Doyumsuz sular gibi dostlukları ve sevgiyi içeriz. İçtikçe susarız, susadıkça severiz, sevdikçe de çoğalırız.

 

SEVGİDE ÇOĞALMA

Bir dal kırılır içinde, bir yaprak düşer usulca düşlerinde.

Bir kurşun seker gelir. Ölüm en derin uykuda bulur.

 Hatıralarındaki renkler nerede?

Şimdi her renk matemdir.

Değişen her renk değil midir bir mevsimin geçişi.

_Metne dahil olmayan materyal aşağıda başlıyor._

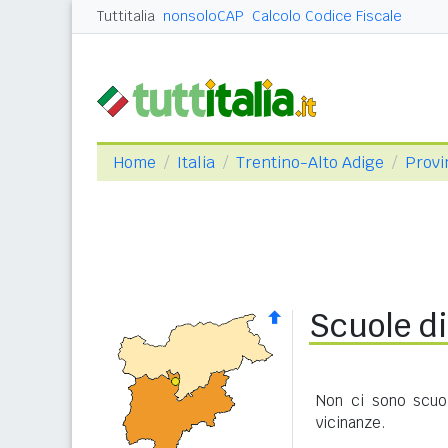
Tuttitalia
nonsoloCAP
Calcolo Codice Fiscale
Home
Italia
Trentino-Alto Adige
Provi
Scuole d
Non ci sono scuol
vicinanze.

Sonbaharın gelişi bir çocuk utangaçlığında

Ve bir suçlu gibi kış, savunmasız…

Oysa yeni bir sayfada başlar hayat.

Yeni bir isim ve yeni bir solukla.

Her harf daha açık,her kelime daha parlak, daha cüretkar.

Söyleyemediğin her şey dökülür kaleminden.

 İçinde hapsettiğin tutsaklığın, korkuların çözülür.

Zincirleri koparırsın. Yıldızlı gecelerde bir karanfil koklarsın.

Güneşle aydınlatırsın yolunu.

Sen bahara büründükçe yaşam filizlenir sende.

 Bir çiğdem çiçeğinin özünde bulursun kendini.

 Bir ıtırın kokusuyla hatırlarsın en çok sevdiğini.

 Her hayal güzel, her düş renklidir mutluyken.

Sen sıkı sıkıya sarılırken yaşama;

Süreceksin namluya sevgiyi ve

Her tetiği çektiğinde sevgide çoğalacaksın.

Gül döşeyeceksin mayın tarlalarına,

Işık olacaksın ışık karanlık sokaklara.